I was so sad to hear of this today. As pure happenstance, during my first year as an undergrad at Tufts University in 1994, I was placed into a small honors Intro to Philosophy course of Dan's. I went to college with few clear passions, thinking I might major in English, Psychology, or Political Science, but found myself in a tiny classroom with 12 other first-years when the spitting image of Socrates walked in the door. That class was an incredibly special and formative experience in my life. No one in my family had ever gone to graduate school, but I knew that first semester that philosophy was "it" for me, and Dan was a prime reason why.
We covered five classic texts in that class, had five term-papers, and Dan would let us turn in as many rewrites as we wanted. He was a meticulous and demanding grader (the class's highest grade on the first paper was a B-), so naturally I rewrote my first paper five times, a couple of other papers three times, etc.--and each time Dan provided detailed comments and corrections. I found it stunning that he would teach a course like that to first-years, not to mention give that level of individual attention to each of us. It seemed to me then, and always has since, a model to emulate. The meetings themselves were spectacular. We'd alternate between close textual analysis/debate and wide-ranging digressions into cognitive science, computer science, etc. From the very beginning, Dan was explicit that he regarded each of us as no less capable of doing philosophy than he, and he made a point to treat us as argumentative peers. Of course, he didn't suffer fools, and if he thought we were mistaken, he'd less us know. But he clearly loved to argue, and to be taken seriously in classroom was so cool, especially coming from high school where teachers were more like stern authority figures. I remember some of us asking him why he wasn't at a big research university--as it seemed to all of us like he clearly should have been--and he said that he wasn't interested in those professional trappings. He loved being at Tufts, and teaching undergrads, and was always inviting and available to talk shop during office hours. He even invited us all to his house at the end of the semester, and if I remember correctly (I hope I'm not confabulating, but I do remember it) had Quine (!) guest-lecture one day in a course a few years later.

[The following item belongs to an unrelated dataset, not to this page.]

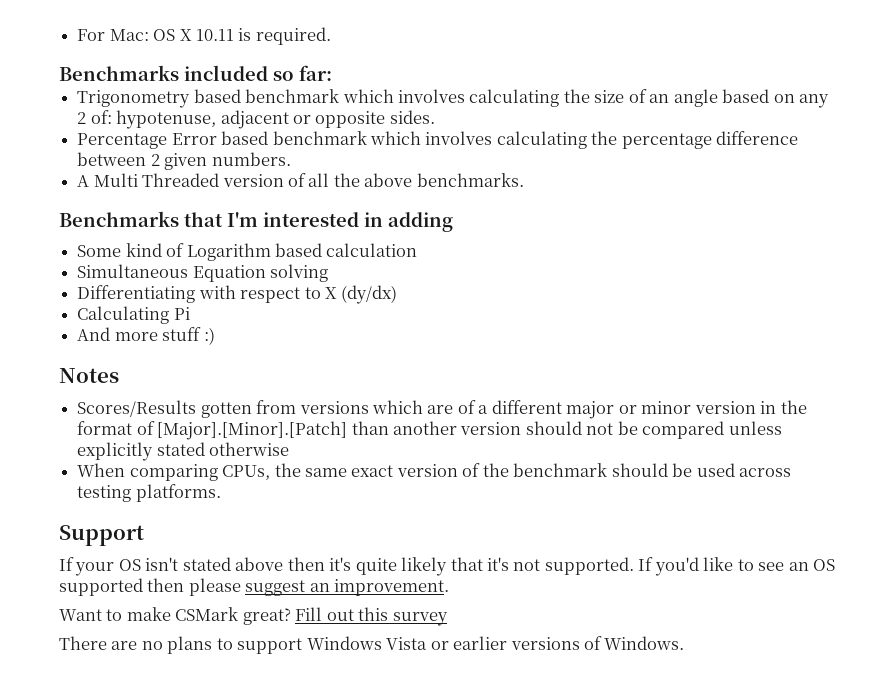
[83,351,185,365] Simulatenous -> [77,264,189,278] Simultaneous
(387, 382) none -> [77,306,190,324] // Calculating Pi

Dan truly did change my life, inspiring me down a path that I never would have imagined for myself. He didn't try to, though. In fact, he told me explicitly as an undergrad (and I paraphrase), "Don't go to graduate school in philosophy--there are no jobs." I appreciated the candor, and although there were many times in my career when I wished I'd actually followed that (perfectly sound) advice, I'd like to think that he'd appreciate my stubbornness in rebuffing it. Dan always did enjoy being argued against.

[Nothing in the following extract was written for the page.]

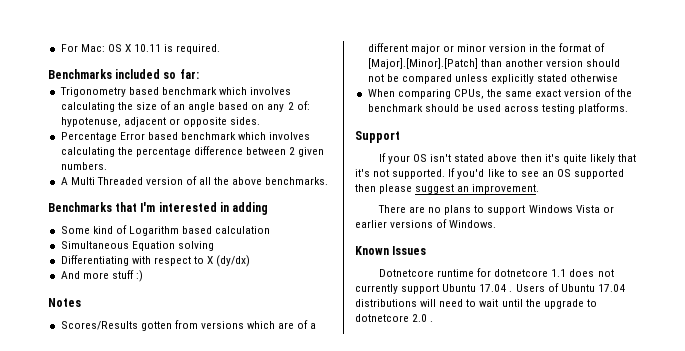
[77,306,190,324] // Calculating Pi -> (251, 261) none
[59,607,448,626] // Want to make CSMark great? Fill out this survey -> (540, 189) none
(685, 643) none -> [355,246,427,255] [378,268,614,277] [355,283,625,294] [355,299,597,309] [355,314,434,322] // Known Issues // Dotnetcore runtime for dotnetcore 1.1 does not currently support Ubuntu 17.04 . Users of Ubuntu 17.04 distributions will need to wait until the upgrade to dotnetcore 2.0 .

There are many other things that I could say, but above all I will always be profoundly grateful to Dan--for helping a 17-year-old boy understand for the first time the joys and importance of doing philosophy and science, what a teacher and mentor should be like, and for his personal encouragement (which meant the world to me, as I'd had precious few people--particularly teachers--ever give any encouragement). Although I know Dan was not a religious man, I myself hope he was wrong about all that, and that somewhere in the vast reaches of eternity I'll hear that hearty laugh of his in a seminar room again. My first term-paper for him was on Socrates's Argument from Opposites for the immortality of the soul. Obviously, we were both skeptical of the argument if I recall, but it seems to me it would be a befitting outcome for two contrarians who shared a love of philosophy and science if we both turn out to be wrong.